> _Short task_
Copy the data below character for character, including all the code. Leave out the pictures.

> _Material to process_
★ ★ ★ ★

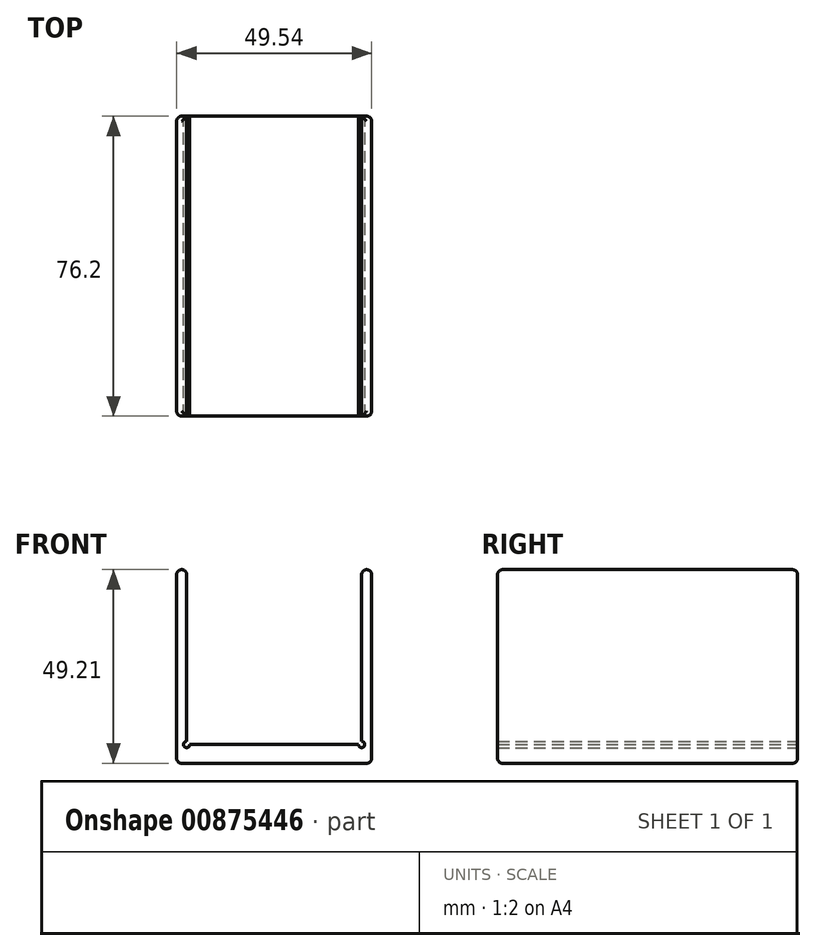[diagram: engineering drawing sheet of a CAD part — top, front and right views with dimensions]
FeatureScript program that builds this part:
annotation { "Feature Type Name" : "Feature", "Feature Type Description" : "" }
export const myFeature = defineFeature(function(context is Context, id is Id, definition is map)
    precondition{}
    {
        {
            var Q0;
            Q0=qCreatedBy(makeId("Front.planeOp"),FACE);
            var sketch = newSketch(context, id + "F0", { "sketchPlane" : qUnion([Q0])});
            skLineSegment(sketch, "E0", {"start": v(-24.77, 19.05) * mm, "end": v(-22.23, 19.05) * mm});
            skLineSegment(sketch, "E1", {"start": v(-22.23, 19.05) * mm, "end": v(-22.23, -25.4) * mm});
            skLineSegment(sketch, "E2", {"start": v(-22.23, -25.4) * mm, "end": v(0, -25.4) * mm});
            skLineSegment(sketch, "E3", {"start": v(0, -25.4) * mm, "end": v(0, -30.16) * mm});
            skLineSegment(sketch, "E4", {"start": v(0, -30.16) * mm, "end": v(-24.77, -30.16) * mm});
            skLineSegment(sketch, "E5", {"start": v(-24.77, -30.16) * mm, "end": v(-24.77, 19.05) * mm});
            skLineSegment(sketch, "E6", {"start": v(0, 19.05) * mm, "end": v(0, -25.4) * mm, "construction": true});
            skCircle(sketch, "E7", {"center": v(-22.23, -25.4) * mm, "radius": 0.8 * mm});
            skLineSegment(sketch, "E8.MirrorCS", {"start": v(22.23, 19.05) * mm, "end": v(22.23, -25.4) * mm});
            skLineSegment(sketch, "E9.MirrorCS", {"start": v(24.77, 19.05) * mm, "end": v(22.23, 19.05) * mm});
            skLineSegment(sketch, "E10.MirrorCS", {"start": v(24.77, -30.16) * mm, "end": v(24.77, 19.05) * mm});
            skLineSegment(sketch, "E11.MirrorCS", {"start": v(0, -30.16) * mm, "end": v(24.77, -30.16) * mm});
            skLineSegment(sketch, "E12.MirrorCS", {"start": v(22.23, -25.4) * mm, "end": v(0, -25.4) * mm});
            skCircle(sketch, "E13.MirrorC", {"center": v(22.23, -25.4) * mm, "radius": 0.8 * mm});
            skSolve(sketch);
        }
        {
            var Q0;
            {var subQ5=sQuery(id+"F0.wireOp",EDGE,"E0");Q0=makeQuery(id+"F0.imprint","IMPRINT",FACE,{"disambiguationData":[TD([[makeQuery(id+"F0.imprint","IMPRINT",EDGE,{"derivedFrom":subQ5}),-1.0]])]});}
            var Q1;
            {var subQ4=sQuery(id+"F0.wireOp",EDGE,"E3");Q1=makeQuery(id+"F0.imprint","IMPRINT",FACE,{"disambiguationData":[TD([[makeQuery(id+"F0.imprint","IMPRINT",EDGE,{"derivedFrom":subQ4}),1.0]])]});}
            extrude(context, id + "F1", {"entities" : qUnion([Q0, Q1]), "depth" : 76.2 * mm, "offsetDistance" : 25.4 * mm});
        }
        {
            var Q0;
            Q0=makeQuery(id+"F1.opExtrude","SWEPT_FACE",FACE,{"disambiguationData":[OSD([sQuery(id+"F0.wireOp",EDGE,"E9.MirrorCS")])]});
            var Q1;
            Q1=makeQuery(id+"F1.opExtrude","SWEPT_FACE",FACE,{"disambiguationData":[OSD([sQuery(id+"F0.wireOp",EDGE,"E0")])]});
            var Q2;
            Q2=makeQuery(id+"F1.opExtrude","CAP_EDGE",EDGE,{"disambiguationData":[OSD([sQuery(id+"F0.wireOp",EDGE,"E5")])],"isStart":false});
            var Q3;
            Q3=makeQuery(id+"F1.opExtrude","CAP_EDGE",EDGE,{"disambiguationData":[OSD([sQuery(id+"F0.wireOp",EDGE,"E10.MirrorCS")])],"isStart":false});
            var Q4;
            Q4=makeQuery(id+"F1.opExtrude","CAP_EDGE",EDGE,{"disambiguationData":[OSD([sQuery(id+"F0.wireOp",EDGE,"E10.MirrorCS")])],"isStart":true});
            var Q5;
            Q5=makeQuery(id+"F1.opExtrude","CAP_EDGE",EDGE,{"disambiguationData":[OSD([sQuery(id+"F0.wireOp",EDGE,"E5")])],"isStart":true});
            var Q6;
            Q6=makeQuery(id+"F1.opExtrude","SWEPT_FACE",FACE,{"disambiguationData":[OSD([sQuery(id+"F0.wireOp",EDGE,"E4"),sQuery(id+"F0.wireOp",EDGE,"E11.MirrorCS")])]});
            fillet(context, id + "F2", {"entities" : qUnion([Q0, Q1, Q2, Q3, Q4, Q5, Q6]), "radius" : 1.27 * mm, "tangentPropagation" : true, "allowEdgeOverflow" : false});
        }
    });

★ ★ ★ ★

> _Written solution_
[diagram: engineering drawing sheet of a CAD part — top, front and right views with dimensions]
FeatureScript program that builds this part:
annotation { "Feature Type Name" : "Feature", "Feature Type Description" : "" }
export const myFeature = defineFeature(function(context is Context, id is Id, definition is map)
    precondition{}
    {
        {
            var Q0;
            Q0=qCreatedBy(makeId("Front.planeOp"),FACE);
            var sketch = newSketch(context, id + "F0", { "sketchPlane" : qUnion([Q0])});
            skLineSegment(sketch, "E0", {"start": v(-24.77, 19.05) * mm, "end": v(-22.23, 19.05) * mm});
            skLineSegment(sketch, "E1", {"start": v(-22.23, 19.05) * mm, "end": v(-22.23, -25.4) * mm});
            skLineSegment(sketch, "E2", {"start": v(-22.23, -25.4) * mm, "end": v(0, -25.4) * mm});
            skLineSegment(sketch, "E3", {"start": v(0, -25.4) * mm, "end": v(0, -30.16) * mm});
            skLineSegment(sketch, "E4", {"start": v(0, -30.16) * mm, "end": v(-24.77, -30.16) * mm});
            skLineSegment(sketch, "E5", {"start": v(-24.77, -30.16) * mm, "end": v(-24.77, 19.05) * mm});
            skLineSegment(sketch, "E6", {"start": v(0, 19.05) * mm, "end": v(0, -25.4) * mm, "construction": true});
            skCircle(sketch, "E7", {"center": v(-22.23, -25.4) * mm, "radius": 0.8 * mm});
            skLineSegment(sketch, "E8.MirrorCS", {"start": v(22.23, 19.05) * mm, "end": v(22.23, -25.4) * mm});
            skLineSegment(sketch, "E9.MirrorCS", {"start": v(24.77, 19.05) * mm, "end": v(22.23, 19.05) * mm});
            skLineSegment(sketch, "E10.MirrorCS", {"start": v(24.77, -30.16) * mm, "end": v(24.77, 19.05) * mm});
            skLineSegment(sketch, "E11.MirrorCS", {"start": v(0, -30.16) * mm, "end": v(24.77, -30.16) * mm});
            skLineSegment(sketch, "E12.MirrorCS", {"start": v(22.23, -25.4) * mm, "end": v(0, -25.4) * mm});
            skCircle(sketch, "E13.MirrorC", {"center": v(22.23, -25.4) * mm, "radius": 0.8 * mm});
            skSolve(sketch);
        }
        {
            var Q0;
            {var subQ5=sQuery(id+"F0.wireOp",EDGE,"E0");Q0=makeQuery(id+"F0.imprint","IMPRINT",FACE,{"disambiguationData":[TD([[makeQuery(id+"F0.imprint","IMPRINT",EDGE,{"derivedFrom":subQ5}),-1.0]])]});}
            var Q1;
            {var subQ4=sQuery(id+"F0.wireOp",EDGE,"E3");Q1=makeQuery(id+"F0.imprint","IMPRINT",FACE,{"disambiguationData":[TD([[makeQuery(id+"F0.imprint","IMPRINT",EDGE,{"derivedFrom":subQ4}),1.0]])]});}
            extrude(context, id + "F1", {"entities" : qUnion([Q0, Q1]), "depth" : 76.2 * mm, "offsetDistance" : 25.4 * mm});
        }
        {
            var Q0;
            Q0=makeQuery(id+"F1.opExtrude","SWEPT_FACE",FACE,{"disambiguationData":[OSD([sQuery(id+"F0.wireOp",EDGE,"E9.MirrorCS")])]});
            var Q1;
            Q1=makeQuery(id+"F1.opExtrude","SWEPT_FACE",FACE,{"disambiguationData":[OSD([sQuery(id+"F0.wireOp",EDGE,"E0")])]});
            var Q2;
            Q2=makeQuery(id+"F1.opExtrude","CAP_EDGE",EDGE,{"disambiguationData":[OSD([sQuery(id+"F0.wireOp",EDGE,"E5")])],"isStart":false});
            var Q3;
            Q3=makeQuery(id+"F1.opExtrude","CAP_EDGE",EDGE,{"disambiguationData":[OSD([sQuery(id+"F0.wireOp",EDGE,"E10.MirrorCS")])],"isStart":false});
            var Q4;
            Q4=makeQuery(id+"F1.opExtrude","CAP_EDGE",EDGE,{"disambiguationData":[OSD([sQuery(id+"F0.wireOp",EDGE,"E10.MirrorCS")])],"isStart":true});
            var Q5;
            Q5=makeQuery(id+"F1.opExtrude","CAP_EDGE",EDGE,{"disambiguationData":[OSD([sQuery(id+"F0.wireOp",EDGE,"E5")])],"isStart":true});
            var Q6;
            Q6=makeQuery(id+"F1.opExtrude","SWEPT_FACE",FACE,{"disambiguationData":[OSD([sQuery(id+"F0.wireOp",EDGE,"E4"),sQuery(id+"F0.wireOp",EDGE,"E11.MirrorCS")])]});
            fillet(context, id + "F2", {"entities" : qUnion([Q0, Q1, Q2, Q3, Q4, Q5, Q6]), "radius" : 1.27 * mm, "tangentPropagation" : true, "allowEdgeOverflow" : false});
        }
    });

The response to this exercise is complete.